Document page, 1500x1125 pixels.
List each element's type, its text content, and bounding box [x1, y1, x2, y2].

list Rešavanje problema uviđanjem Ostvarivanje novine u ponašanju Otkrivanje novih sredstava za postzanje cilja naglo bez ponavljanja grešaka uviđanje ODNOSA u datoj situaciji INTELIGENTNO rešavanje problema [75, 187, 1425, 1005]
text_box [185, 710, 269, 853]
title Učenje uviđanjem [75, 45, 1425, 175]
---
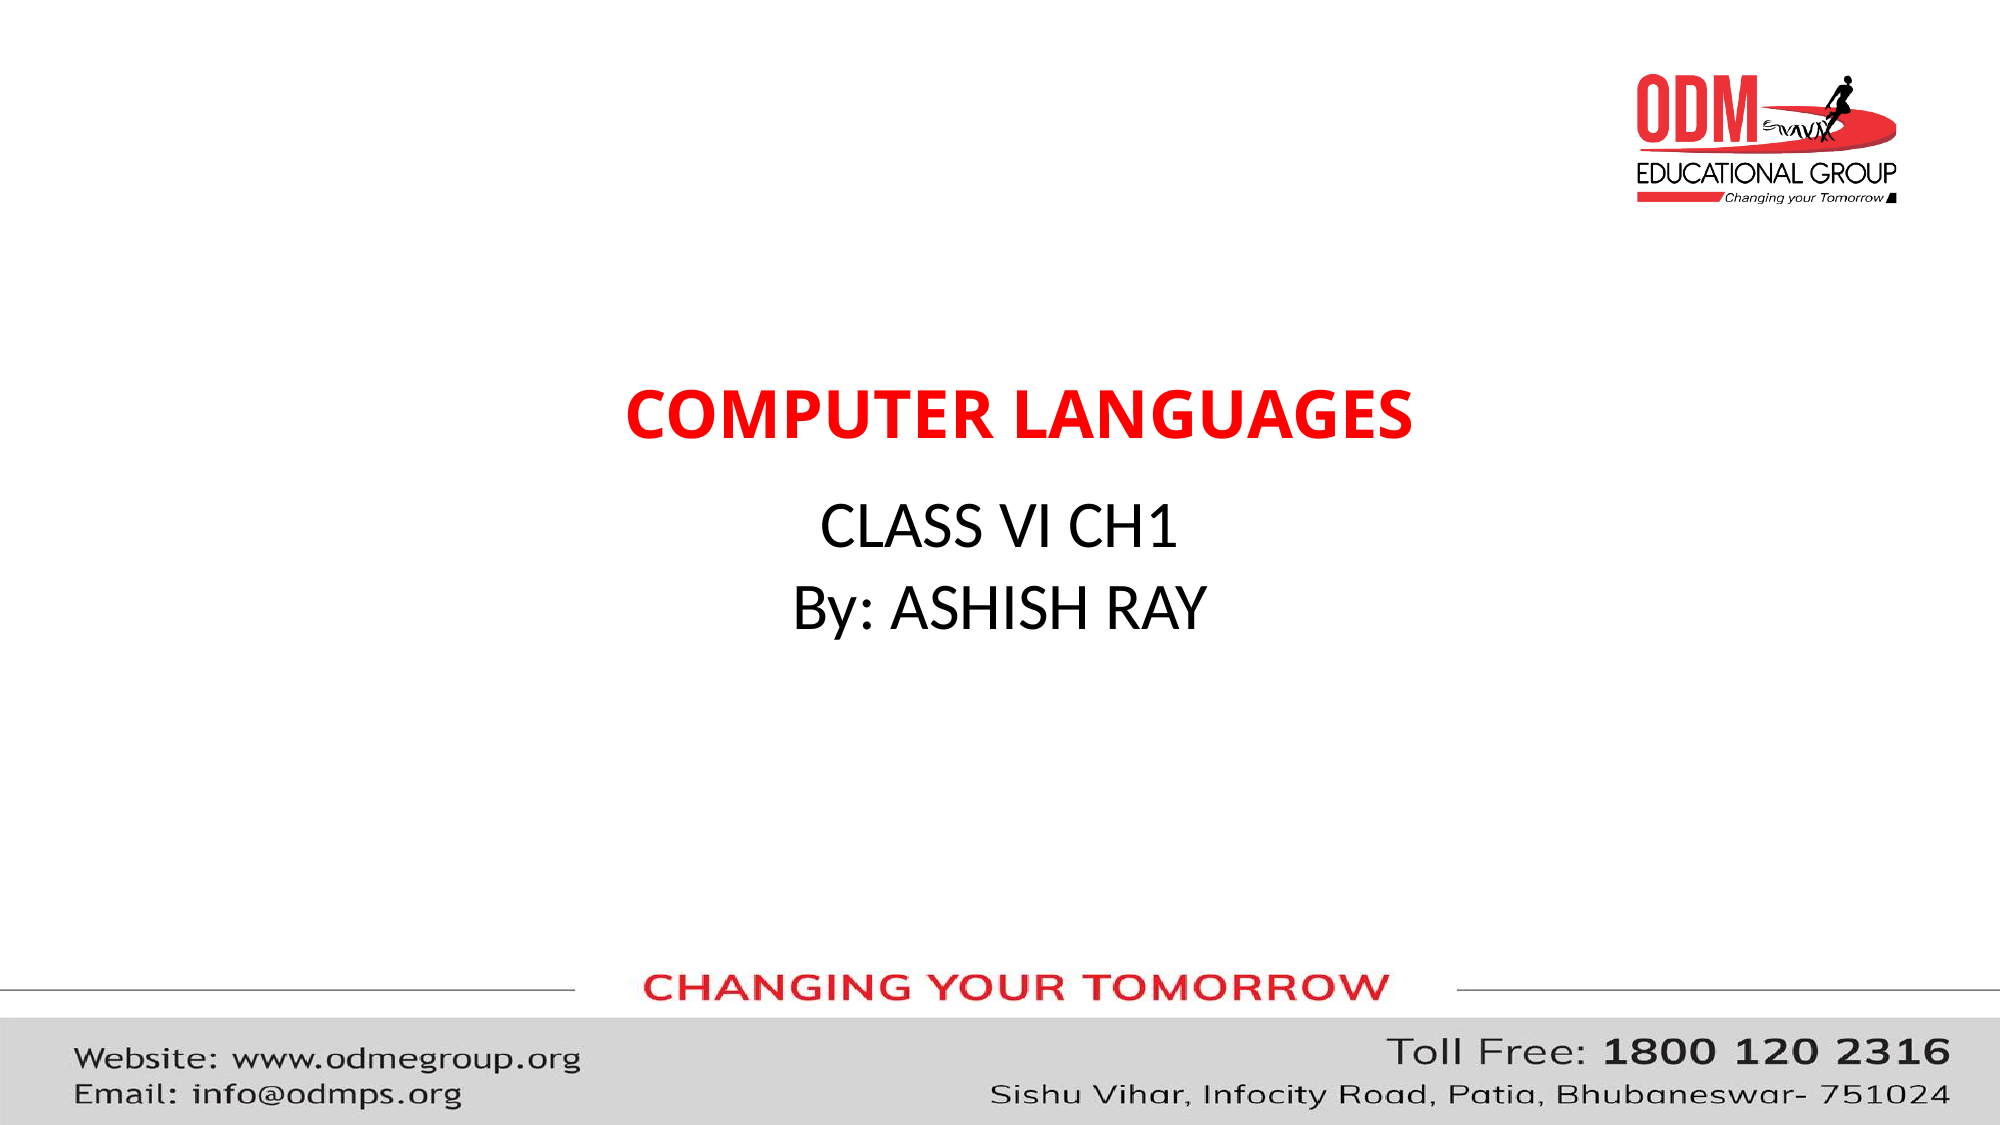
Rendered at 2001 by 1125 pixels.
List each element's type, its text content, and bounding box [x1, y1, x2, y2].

● **Your instructions**
From the records above, pull out each line that has "pixels".

● **Exercise result**
Document page, 1500x1125 pixels.
Rendered at 2001 by 1125 pixels.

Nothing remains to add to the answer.